Speaking of Contact, the night is going from strength to strength. How have you found running the event?
Contact has been an amazing experience. To have the opportunity to run my own club night has enabled more people to hear my sound in a different environment; one that’s comfortable to me and the artists around me, so that we can showcase the music we love. The crowds are always great and very responsive to the music.
An essential part of the experience is the sound-system, so we always make sure that we choose clubs that have a heavy rig which is able to produce strong low end frequencies. The next contact we have is at fabric on Boxing Day in Room 3 with myself, Pinch, Proxima, Alex Coulton, Wen, Batu, and Parris; a very diverse line-up, which, for me, is amazing.
You’ve been DJing since such a young age. Has your approach changed since the early days?
I don’t feel like my approach to music has changed at all, really. Even from the early days, I’ve always trusted my gut instinct and played music I’ve believed in. I always enjoyed the darker side of music, which is why I was so direct with my approach to the music and artists I played.
Over the years a lot more artists have started to make music that I feel more comfortable playing, which is why my sets and sounds have expanded.
You dig out your dubplates and play classic sets from time to time. Do you prefer revisiting legendary material when you play out, or to keep your focus looking forward?
I like to keep those sets for the special occasions. As much as I was a pioneer for that sound and that space, it was part of a specific time in my life.
I need to keep on playing fresh music in order to keep myself motivated as there is only a certain amount of times you can hear a tune before you get bored of it; sometimes you need a break before you can appreciate them as much as the first time you heard them.
Also, I come from a musical landscape that values the dubplate culture. Although we may not cut actual acetate dubplates anymore, the idea and culture is still heavily ingrained into me. Therefore, fresh music is always the best way to keep on top of my game and keep pushing the genre forward.
Production wise, are you working with anyone in particular at the moment?
I’m always trying to get in the studio as much as possible to work with people and get some really strong music out there. Its better that I don’t say too much about the people I’ve been working with at the moment, because I don’t want to jinx it; but they are all very strong artists who I respect loads.
Rather than speak about the music and collaborations, I’d prefer people to hear it, so as long as you keep up to date with all my Rinse shows and keep your ears open, you’ll definitely hear them floating about!

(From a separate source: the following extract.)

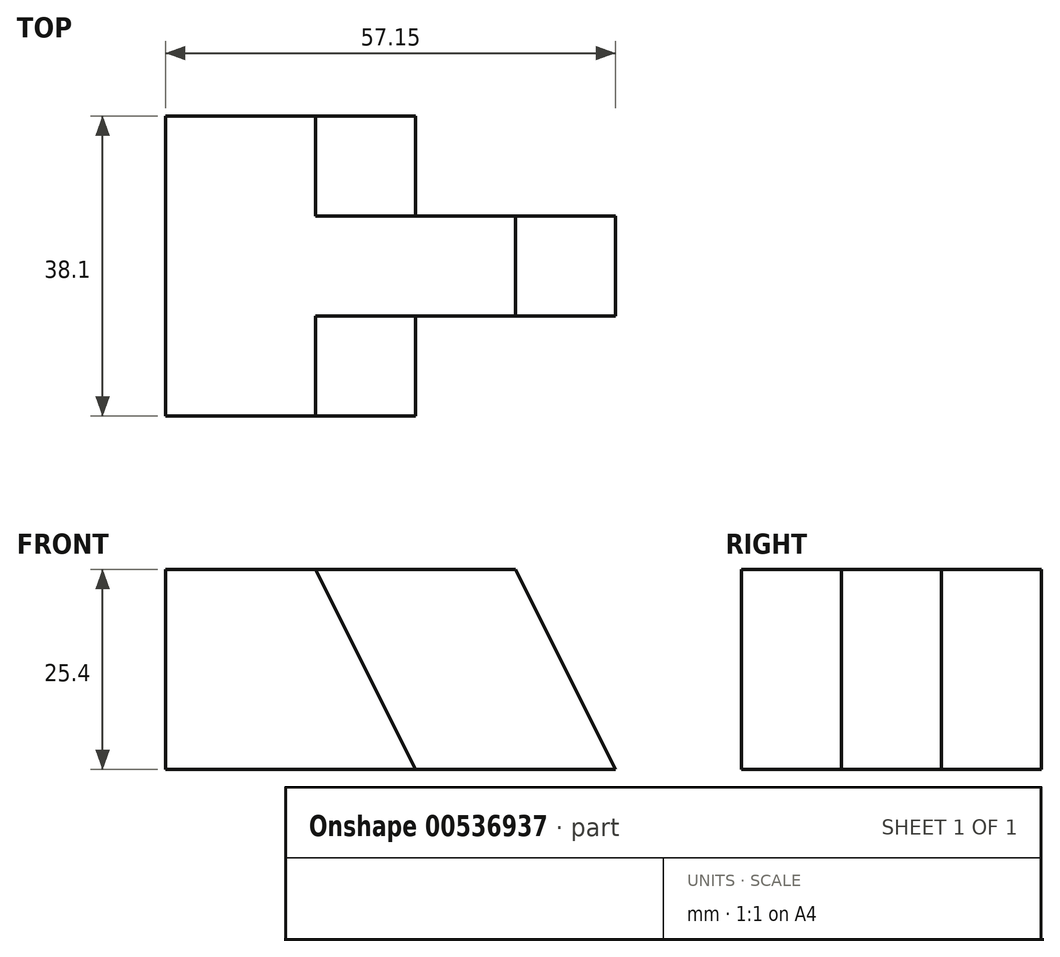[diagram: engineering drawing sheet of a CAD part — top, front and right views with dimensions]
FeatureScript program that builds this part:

And finally, you’ve mentioned before that you’d love to make an album one day. Any news on that front?
At the moment, I can’t really say anything about that. My focus at the moment is to just get music completed. If an album happens then it will happen naturally. I’m trying to create and compile a lot more of my own music, and hopefully an album can happen in the near future.
Music has to feel natural for me so I don’t want to force anything; I’d rather take my time and let the music flow when it’s ready.
Catch Youngsta on Rinse 9-11 every Monday night, and at Contact in fabric’s Room 3 on 26 December.